In the earlier debate I concentrated on the question of the enforcement of whatever substantive rights that ultimately come to be recognised in the withdrawal agreement, my essential point being that we should put aside our absurd red-line objection to the ECJ—perhaps in future with a co-opted British judge—having jurisdiction to resolve any disputes that may subsequently arise on the proper construction and application of the withdrawal agreement. “Enforcement” is the heading of a section of the present report, too, but here in a quite different context. Here it relates to the inevitable problems that will arise—creating, of course, reciprocal problems for our own citizens in other EU states—if we start enforcing strict immigration controls over EU citizens and, for that matter, over EEA nationals too, that are similar to those that we impose on third-country nationals. There will be problems for the Home Office, the Border Force, employers, possibly for landlords and so on. The stricter the controls, the more expensive and problematic enforcement becomes.

Even more significant than the cost and difficulty of enforcement is the price we shall have to pay for any such extensive restrictions on the free movement of workers in terms of our being allowed access to the single market, a topic upon which many of your Lordships have already spoken. I found the committee’s conclusions on this point, in paragraphs 77 to 80, of critical importance. Basically, we should be aiming to reach agreement for controls—hopefully, well short of those imposed on third-country nationals—which we hope will be compatible in the eyes of the other 27 with an acceptable free trade agreement. However, how achievable this will be and when relative to the two-year negotiating period remain to be seen.

Once again, as with the question of the future of ECJ jurisdiction, I implore the Government to set aside their red-line approach to free movement, at least to the extent of recognising the merits, certainly in the short to medium term, of exiting the single market—or, rather, the EU—by way of the EEA, a possibility that I dealt with at some length in the Brexit debate on the Queen’s Speech, when I made certain brief points in favour of taking EEA membership at least for a transition period.
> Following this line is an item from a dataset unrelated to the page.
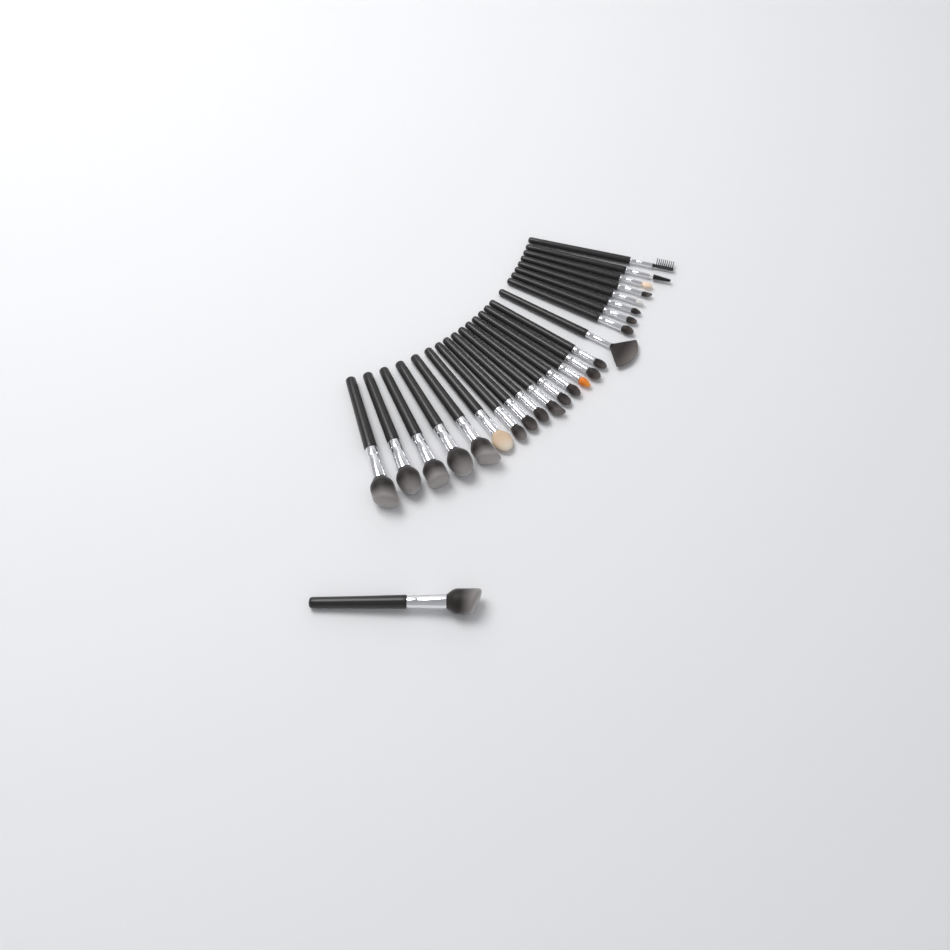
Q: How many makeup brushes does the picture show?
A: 25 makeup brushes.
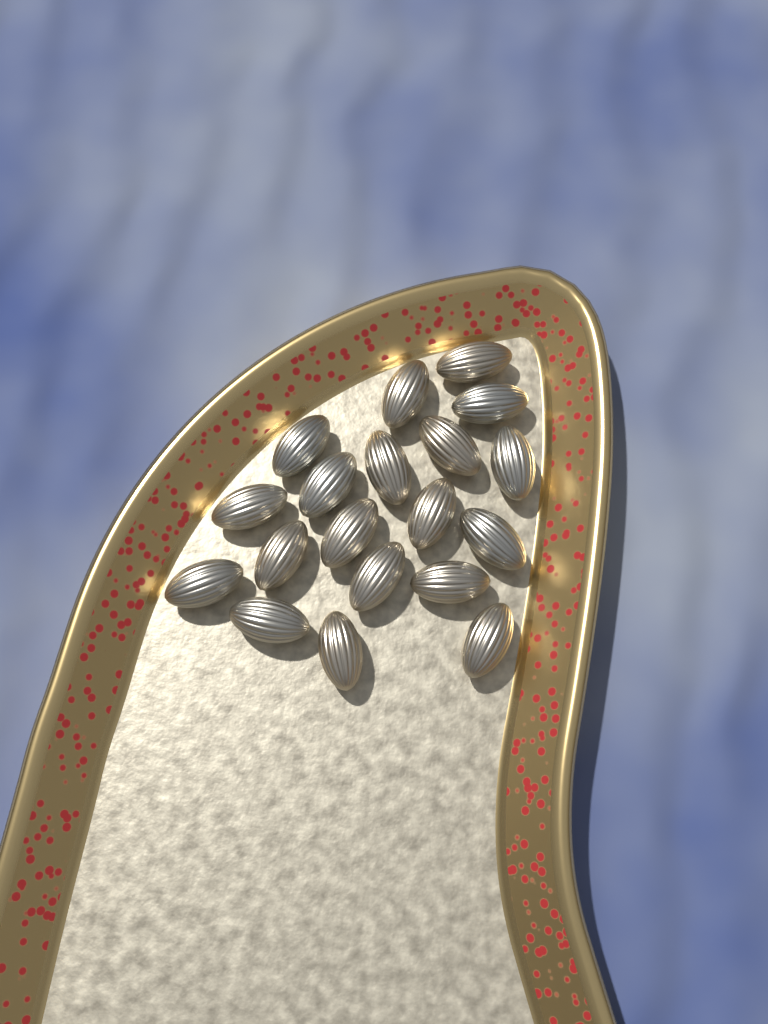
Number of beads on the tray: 19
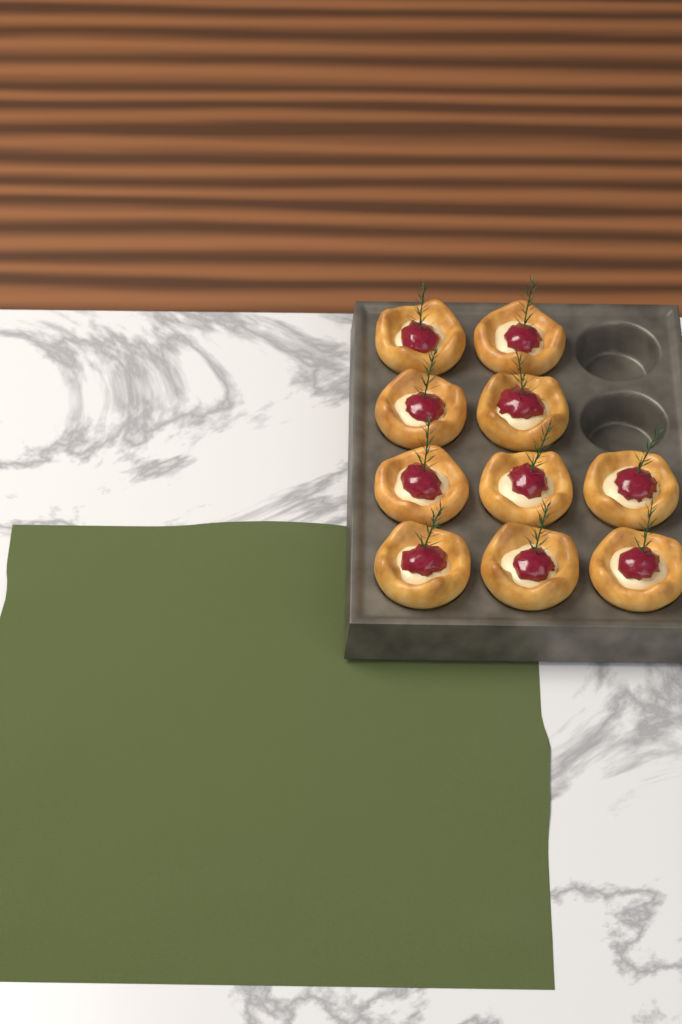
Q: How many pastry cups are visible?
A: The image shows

For my part, I regard the total abolition of the rights of free movement of EU citizens, just as the total rejection of any future role for the ECJ, as an absurdly doctrinaire objective. Both seem to me to be misconceived as red-line issues and each is profoundly damaging to the prospects of successful Brexit negotiations. Just as the ECJ could play a useful role in resolving future supranational disputes, so too we shall continue to need a great many EU citizens who will wish to come here in the future. We should be trying to attract and encourage them rather than impose restrictions.
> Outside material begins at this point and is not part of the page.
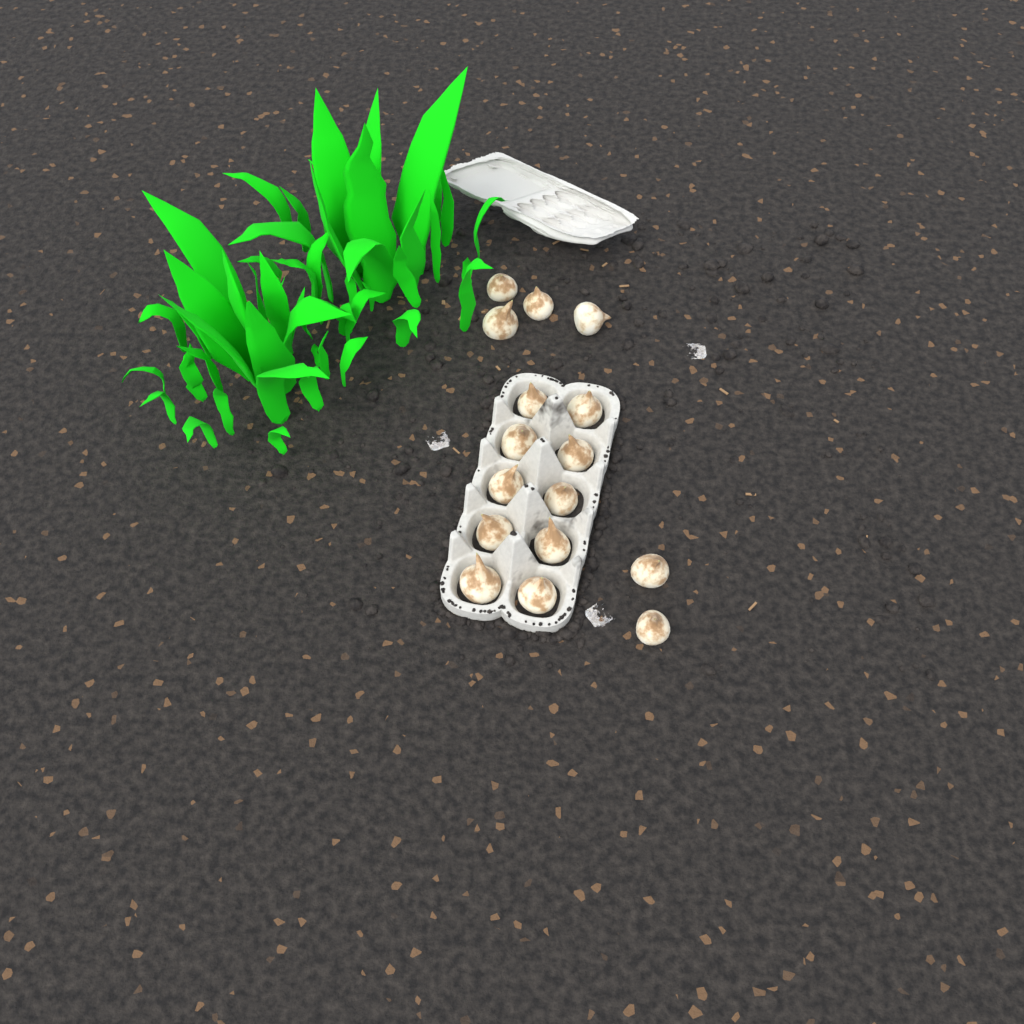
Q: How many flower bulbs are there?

Obviously, the continued inclusion of students in the immigration statistics remains a puzzling and profoundly damaging mistake. The noble Lord, Lord Cormack, focused on the issue, and I suspect that the noble Lord, Lord Bilimoria, may do so as well. But in addition to students, at any rate until some future date when we have trained up and persuaded our own citizens to do these jobs, we need health and care workers, plumbers and builders, workers in the hospitality industry, for crop harvesting and food processing, and so on and so forth.
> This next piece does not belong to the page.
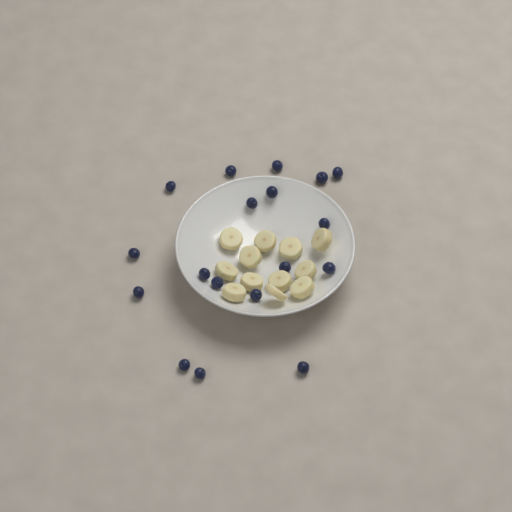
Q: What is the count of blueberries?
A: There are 18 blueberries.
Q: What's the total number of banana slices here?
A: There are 12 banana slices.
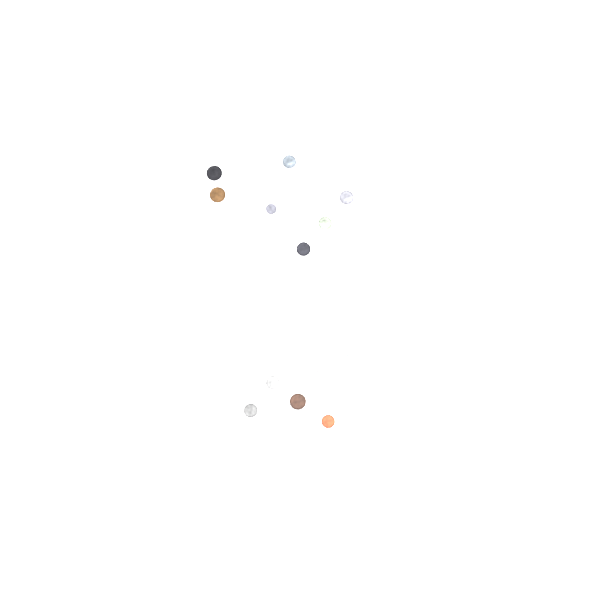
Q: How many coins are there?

I recognise and accept the need to place some limited restrictions on the present absolute right to freedom of movement of all EU citizens, not least to reflect the apparent wishes of many—although not all, as the noble Baroness, Lady Jones, has made plain—who voted for Brexit in the referendum. Indeed, the goal of some limited restrictions on free movement now seems to be shared by a number of other EU states and before too long may well come to be accepted within the Union as a whole. By all means let us negotiate towards such a conclusion, but I urge the Government to abandon any absolutist, ideological, confrontational stance on this difficult issue. A high degree of freedom of movement for all EU workers will continue even after Brexit; it will remain an article of faith and a cardinal principle of the Union as a whole, and we shall not achieve a satisfactory future trading deal without recognising and respecting it. It is in that fundamental context that we should now consider this most valuable report.